* _Actions to take_:
**a)** In the article about Fort Gordon, which branch of the US Army has traditionally made its home at the base?
**b)** Using the article about Fort Gordon, explain why satellite dishes suit the base's main gate when other bases display tanks, helicopters or artillery guns.
**c)** Continue the article about Fort Gordon from where it stops.

* _Source_:
▶

Pages

1 April 2018

ARMY OF 01101111: THE MAKING OF A CYBER BATTALION

MATT GALLAGHER

SATELLITE DISHES MARK the main gate of Fort Gordon, eggshell white and lasering up at the moon. It’s a modest shrine, as these things go. Many military bases put machines of might on the front porch—tanks or helos or jumbo artillery guns—but the dishes fit Fort Gordon just fine. They’re subtle. They’re quiet. Inside the gates it’s more of the same. Fort Gordon sits in a soft Georgian basin, the traditional home of the US Army Signal Corps. Signal has been around since the Civil War and has long been responsible for military communications—flags and torches back in the day, radios and cables and mesh networks in the more recent past. Recently, this staple of warfare started sharing its digs with a new branch: cyber. Find the right Signal old-timer, maybe one feeling cranky or deep in their cups in a bar along the dark Augusta riverfront, and they’ll talk candidly about this new branch. They say it with envy, and sibling affection. Still, though. They say it.

“Damn showboats.”

◀

* _Stored data_:
▶

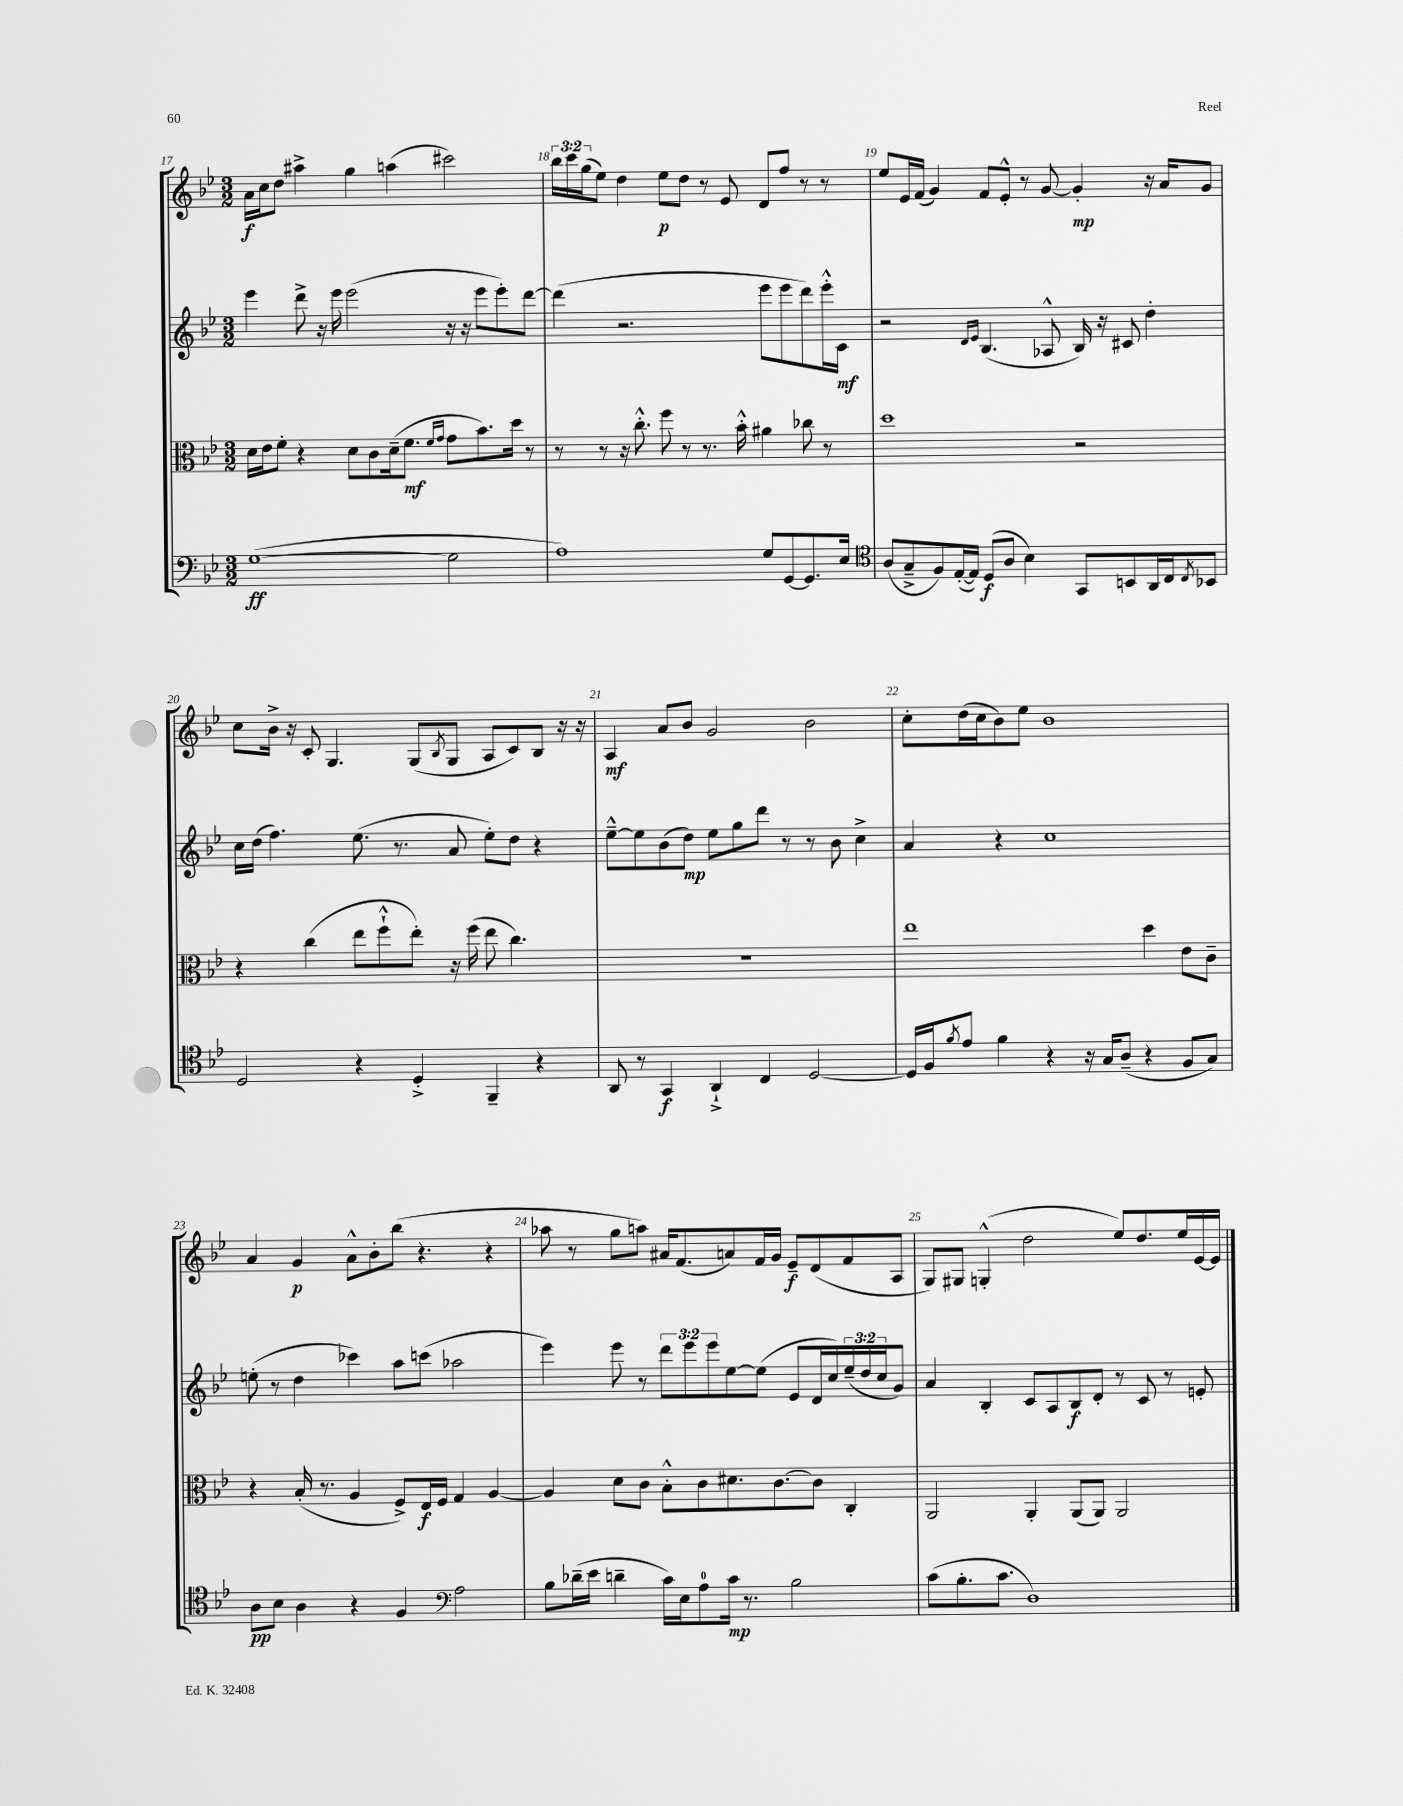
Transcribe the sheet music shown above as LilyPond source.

◀

* _Results by task_:
**a)** The US Army Signal Corps.

**b)** Many bases show off machines of might at the entrance, but the dishes fit Fort Gordon because they are subtle and quiet. The inside of the base is more of the same.

**c)**
Maybe there’s some truth to that; maybe it’s just bureaucrat territorialism. Either way, what’s happening at the US Army’s new cyber branch headquarters marks a change for Fort Gordon. For the surrounding community too, with civic leaders hoping to turn Augusta and its neighboring cities into a national cybersecurity hub. Hell, what’s happening with cyber might be changing warfare itself.

And the soldiers charged with carrying it out don’t even carry rifles on missions. Their minds are their weapons, they say.

Silly? It can sound that way. Accurate? It is.

At any given moment at Fort Gordon, instructors in khakis are teaching soldiers at every stage of their career—shiny new privates, steely-eyed noncoms, cherry lieutenants, surly captains. Different courses tailored for different ranks, for months at a time, on how to wage war through computer networks in ways both offensive (disabling enemy networks is one potential tactic) and defensive (trying to find vulnerabilities in US military systems before an adversary can). Meanwhile, elsewhere on the base, about 900 cyber operators who’ve already passed through a form of this training—70 percent of the Army’s 1,300 active-duty cyber soldiers—are doing these very things for real.

Well. As real as this kind of thing can be.

Joining the military as a young person has been a rite of passage since time immemorial. See the World. Protect and Defend. Endless war adds something else to the calculus of service. An all-volunteer force adds another something else. And drones and computer hacking adds even yet another something else.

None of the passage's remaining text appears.